* Reading passage *
= Beginning of Section =
The data file drugcost.lsp can be obtained from the class web page. On Linux, type (load "drugcost"). The data includes the response, three primary predictors of interest, and with a few other variables that characterize the health plan:

COST = Ave. cost to plan for 1 prescription for 1 day, THE RESPONSE
RXPM = Number of prescriptions per member per year
GS = % generic substitution
RI = Restrictiveness index (0=none, 100=total)
OC = 1 if oral contraceptives are covered, 0 else
COPAY = Average prescription co-payment AGE = Average age
F = % female members
MM = Member months = number of members * average number of months per member
ID = Plan name
The variable RXPM measures the overall use of drugs by the health plan; larger values mean more drug use. MM is a measure of the size of the plan.
= End of Section =
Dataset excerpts
= Beginning of Section =
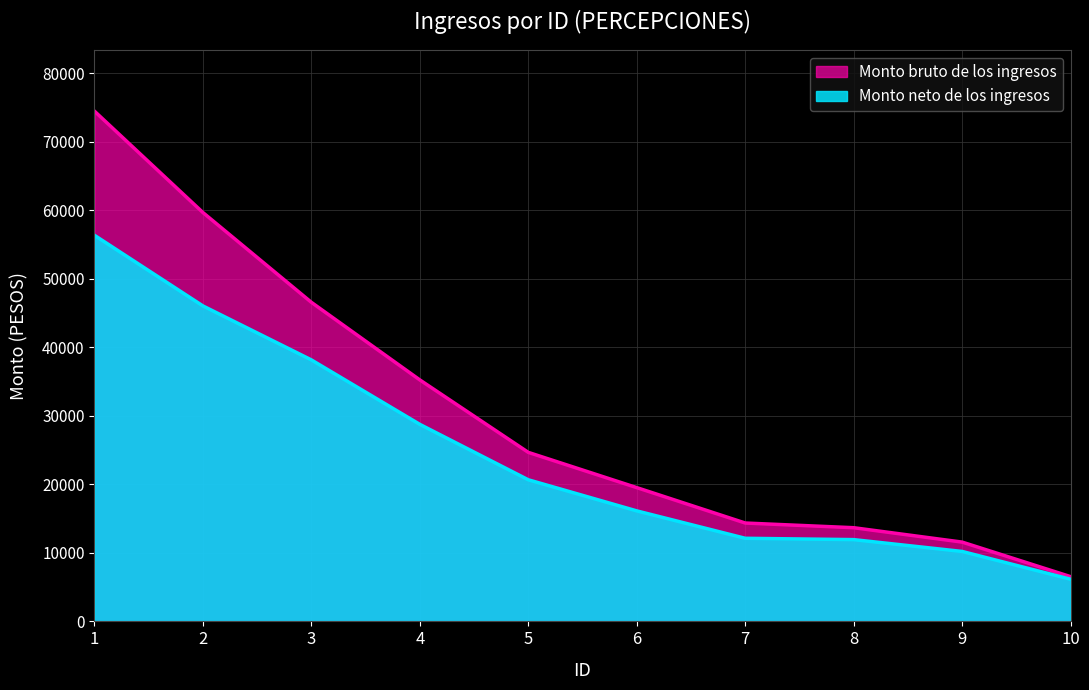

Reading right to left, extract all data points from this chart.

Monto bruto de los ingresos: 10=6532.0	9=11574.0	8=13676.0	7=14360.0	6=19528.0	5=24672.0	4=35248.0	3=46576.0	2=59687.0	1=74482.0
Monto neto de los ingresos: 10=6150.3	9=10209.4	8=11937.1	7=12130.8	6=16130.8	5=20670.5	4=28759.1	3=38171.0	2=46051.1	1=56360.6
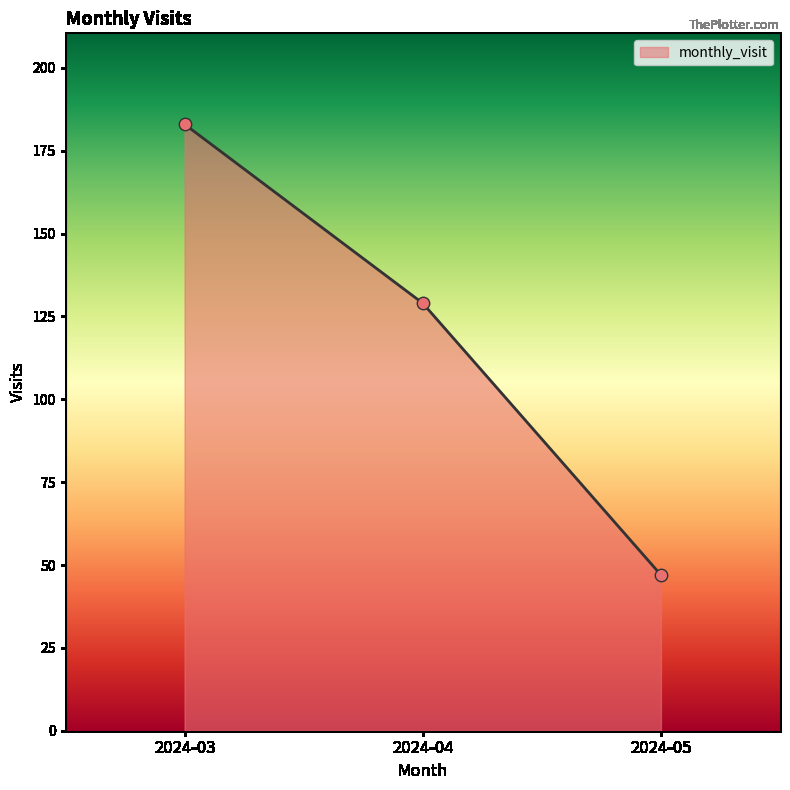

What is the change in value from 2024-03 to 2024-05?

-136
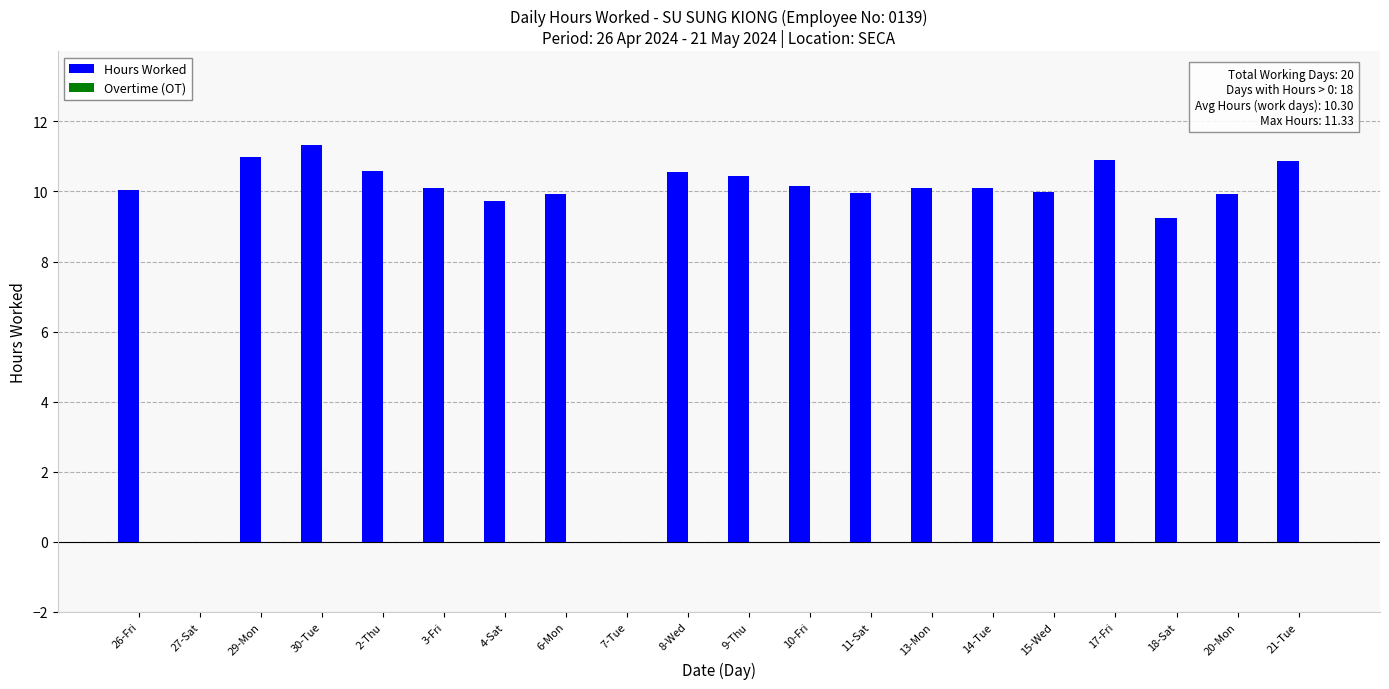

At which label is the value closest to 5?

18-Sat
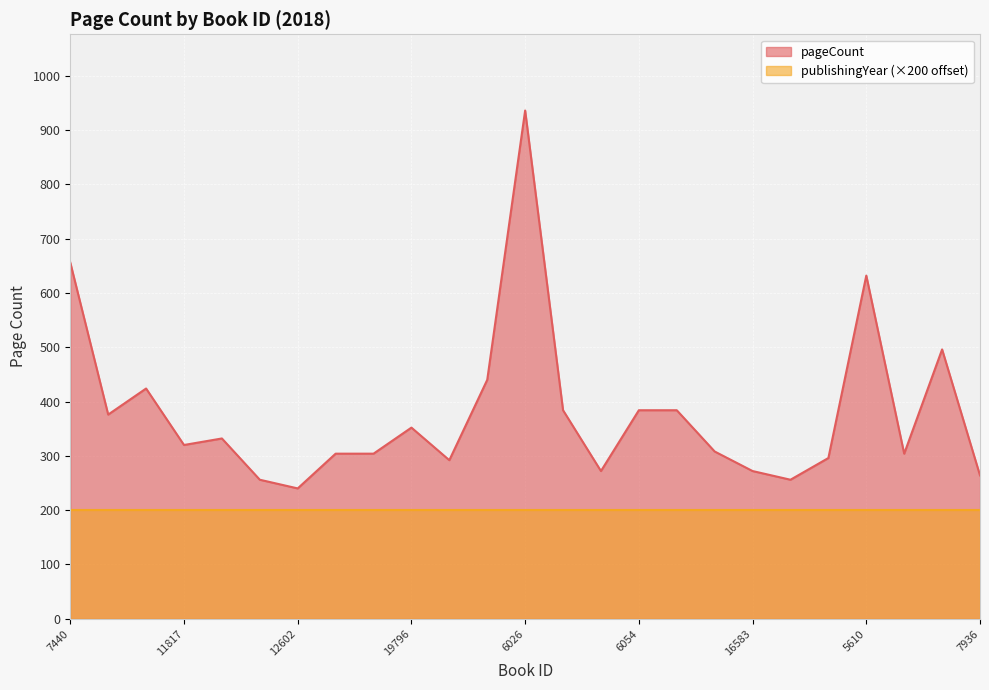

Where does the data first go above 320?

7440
= End of Section =
* Problems to work on *
- A) In the drug-cost data description, what does a larger value of RXPM indicate?
- B) Can you extend the drug-cost data description, picking up right after its final sentence?
None of the rows matter for this work.

* Answers for the exercise *
- A) More drug use by the health plan.

- B)
What to turn in The question you are to answer is: How to CoPay, GS and RI impact prescription drug costs? Your solution should consist of two parts, a ``Summary" and ``Supporting Evidence." The summary will consist of: (1) a statement of your conclusions, with relevant summary statistics and probability statements. This should be at most 300 words. Your conclusions may be equivocal: for example, they might depend on whether or not a specific case is treated as an outlier. (2) AT MOST two graphical or numerical displays that are designed to convince someone familiar with statistical analysis that your analysis is sound, and that your conclusions are justified. Just giving a graph is NOT enough: you must explain what the graph shows and why it is interesting.

Your supporting evidence will consist of: (1) AT MOST 500 words explaining how you got your answer, with up to five figures/tables that support your text. Unlabeled or unreferenced computer output will count against you. Word limits will be strictly enforced.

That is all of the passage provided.